Along the way I happened to see a paraglider and this reminded me about a promise I'd made myself after my trip to Nepal where I'd done a tandem paradglide. I had promised myself that I'd have some lessons when I got back to the UK and even got as far as looking up about it on the tinternet, but had never done anything concrete about going
for it. This Peruvian paraglider had given me a way out of feeling upset about missing the Inca Trail. I'd give myself some things to look forward to when I got back home as a way of both avoiding the usual post holiday blues but also as a way of combatting the 'feeling sorry for myself' about the Inca Trail miss. So I started making myself a plan of action. Also added to the list was a promise to book on a short walking holiday somewhere mountainous later in the year, maybe the Monte Blanc circuit or similar. Also to get away from Norfolk on a few short breaks, using my kid free weekends more productively. A few others made the list, I won't bore you with them all now, but enough to make me feel more positive as I rattled along the bumpy, dusty roads in the battered old taxi.
We finally arrived and again found our way blocked! It seemed obsticles were the order of the day. I was bundled into a tuk tuk to get me down to the train station and on arriving there was smiley Simon waving hello. He'd been walking a different route
to the Inca Trail on his own as he'd booked too late to get a permit for the Inca Trail but with an entourage of porter, cook and guide. He hadn't actually got as far as Machu Pichu either on this route so would be taking the train with me instead.

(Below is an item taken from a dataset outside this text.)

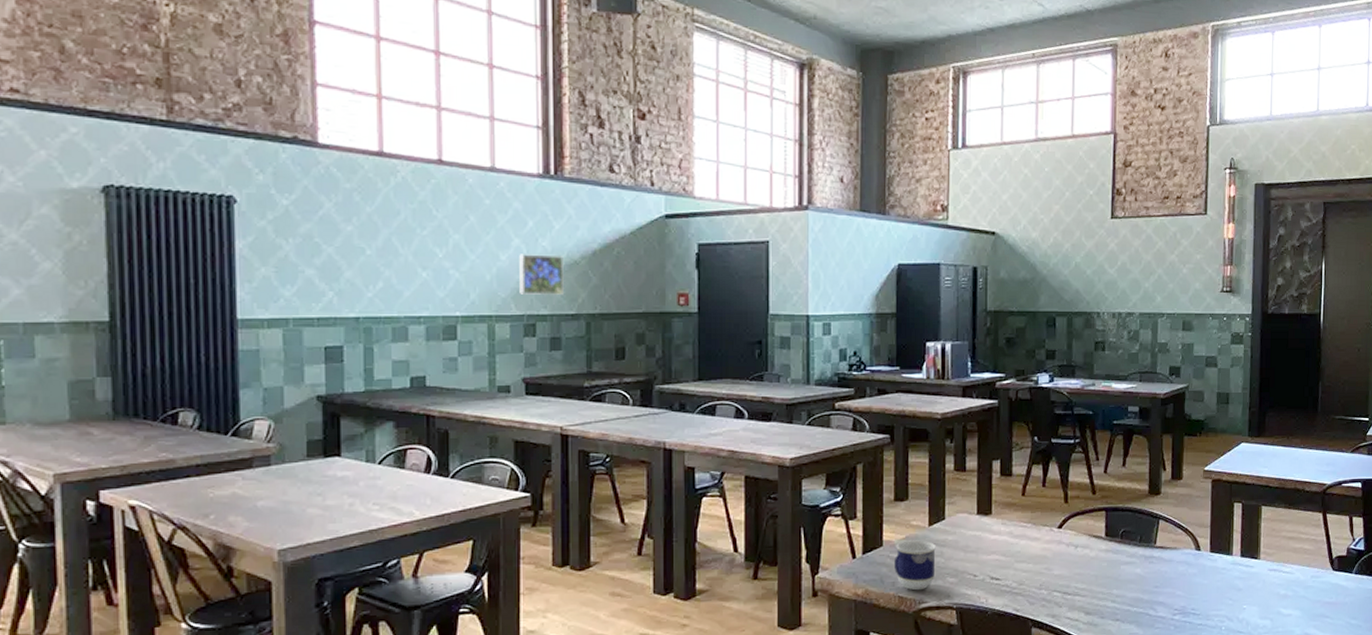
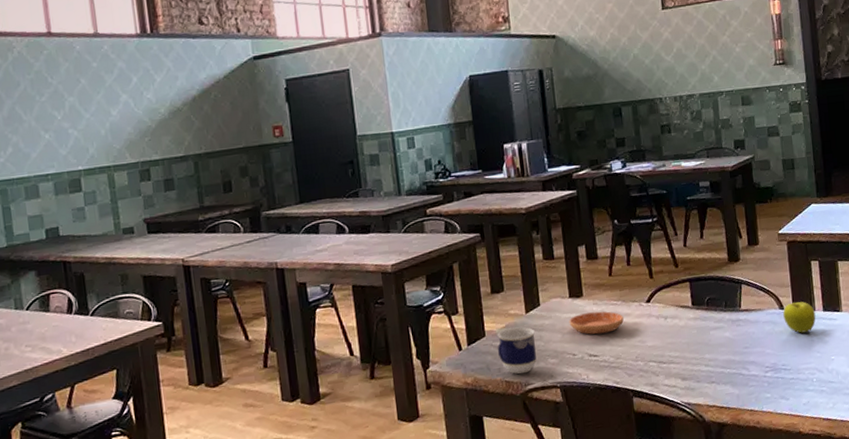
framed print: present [519,254,565,296] -> none [128,105,172,144]
saucer: none [974,532,1032,557] -> present [569,311,624,335]
fruit: none [1199,544,1233,578] -> present [783,301,816,333]

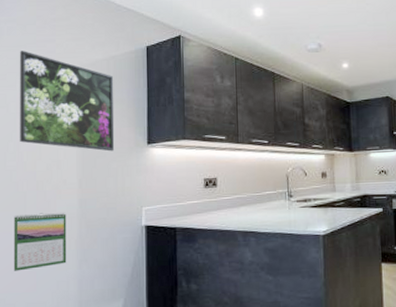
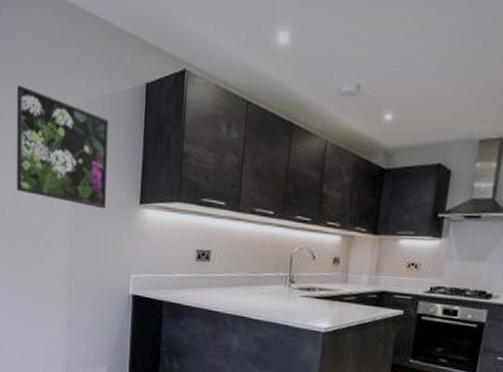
calendar: present [13,212,67,271] -> none [11,267,58,324]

The train journey was great, winding its way through the mountains right next to a raging torrent of a river and huge soaring peaks on each side. Way up high we could see snowy tops (the windows in the roof of the train helped with seeing these!). On arrival in Machu Pichu town we set off to find our hotel and settle in to wait for the wanderers to return. I was still pretty knackered so ended up falling asleep until they arrived. It was interesting to hear about all their adventures and wasn't as bad as I'd feared re feeling sad about missing the trek. They mostly seemed obsessed with the state of the campsites and toilets rather than the walk itself and that wasn't the bit I'd been particularly looking forward to anyway.
And so early to bed ready for any early start the next
day when we'd be heading off to see the famous Machu Pichu.